小八和小九的鸟架挂在廊檐下,两个架子挨在一起。小八歪着头看小九,小九歪着头看小八。小八先开口:“世子聪明!”小九跟着喊:“世子聪明!”然后两只鸟开始轮流喊“团子团子”“豆豆乖”“父王威武”“大鹅威武”,整个院子都是鸟叫声。
沈长宁站在老槐树下,看着焕然一新的院子,心里又酸又暖。这个男人,为了她儿子,把两个院子打通,盖了一排房子,重新做了马厩、兔笼、狗窝、鸟架。他什么都没说,但什么都做了。
慕容战走过来,站在她旁边:“还缺什么?”
沈长宁摇头:“不缺了。”
慕容战看着团子在院子里跑来跑去,嘴角微微翘起:“团子高兴就行。”
林青妍站在自己院子的门口,手里攥着帕子,指节捏得发白。春杏站在她旁边,低着头,大气都不敢出。消息已经传遍了整个王府——王爷把望舒院和旁边的院子打通了,盖了一排新房子,给那个小世子的鸡鸭鹅住。还重新做了马厩、兔笼、狗窝、鸟架。整个王府都在议论,说王爷对侧妃和小世子真好。
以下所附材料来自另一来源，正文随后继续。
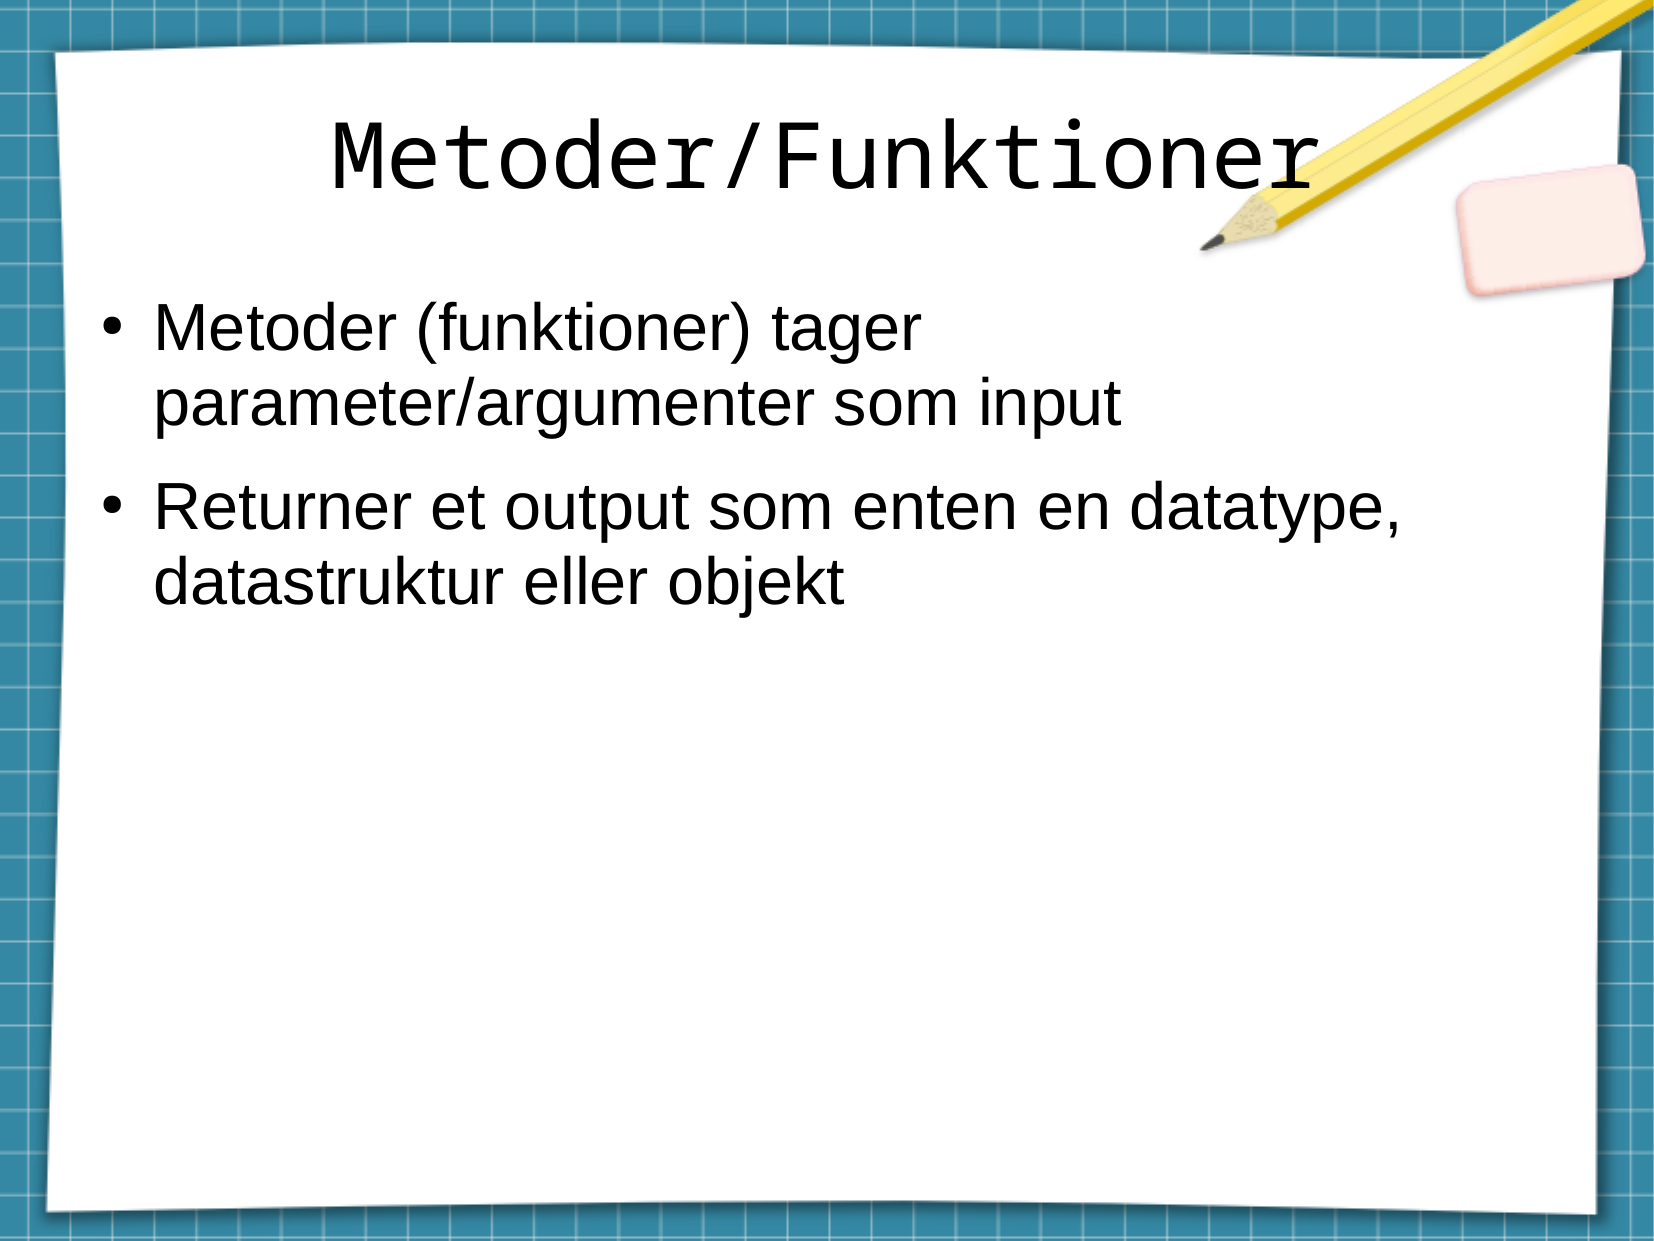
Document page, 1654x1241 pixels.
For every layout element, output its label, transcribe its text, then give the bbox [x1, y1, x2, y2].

picture [0, 0, 1654, 1241]
title Metoder/Funktioner [82, 49, 1571, 257]
list Metoder (funktioner) tager parameter/argumenter som input Returner et output som enten en datatype, datastruktur eller objekt [82, 290, 1571, 1010]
林青妍转身进屋,关上门,坐在妆台前,盯着镜子里的自己。镜子里的女人,妆容精致,眉眼含情,但那双眼睛里,全是恨意。她嫁给慕容战快半年了,他从来没为她做过任何事。新婚之夜没来,成婚快半年不圆房,连用晚膳都越来越少。可他为了那个贱人和小野种,拆院子、盖房子、什么都舍得,什么都愿意。
“春杏。”她喊。
春杏从外面进来,小心翼翼地看着她:“王妃?”
林青妍从妆台上拿起一把梳子,慢慢梳头,一下一下,很慢,很用力。“王爷这些天,每天都去望舒院?”
春杏点头:“是。每天下午去,有时候上午也去。”
“晚上呢?”
春杏犹豫了一下:“晚上……也去。待一会儿就回书房。”
林青妍手里的梳子顿了一下。晚上也去?去干什么?她不敢想。她放下梳子,站起来,走到窗前。窗外,望舒院的方向,隐隐约约能看见新盖的那排房子。青砖灰瓦,在阳光下格外显眼。
“春杏,”她开口,“你说,我哪里不如那个贱人?”
春杏不敢回答。林青妍没等她回答,自己说了:“我比她先认识王爷,我陪了他三年多,我嫁给他快半年了。可他的心,从来不在我身上。”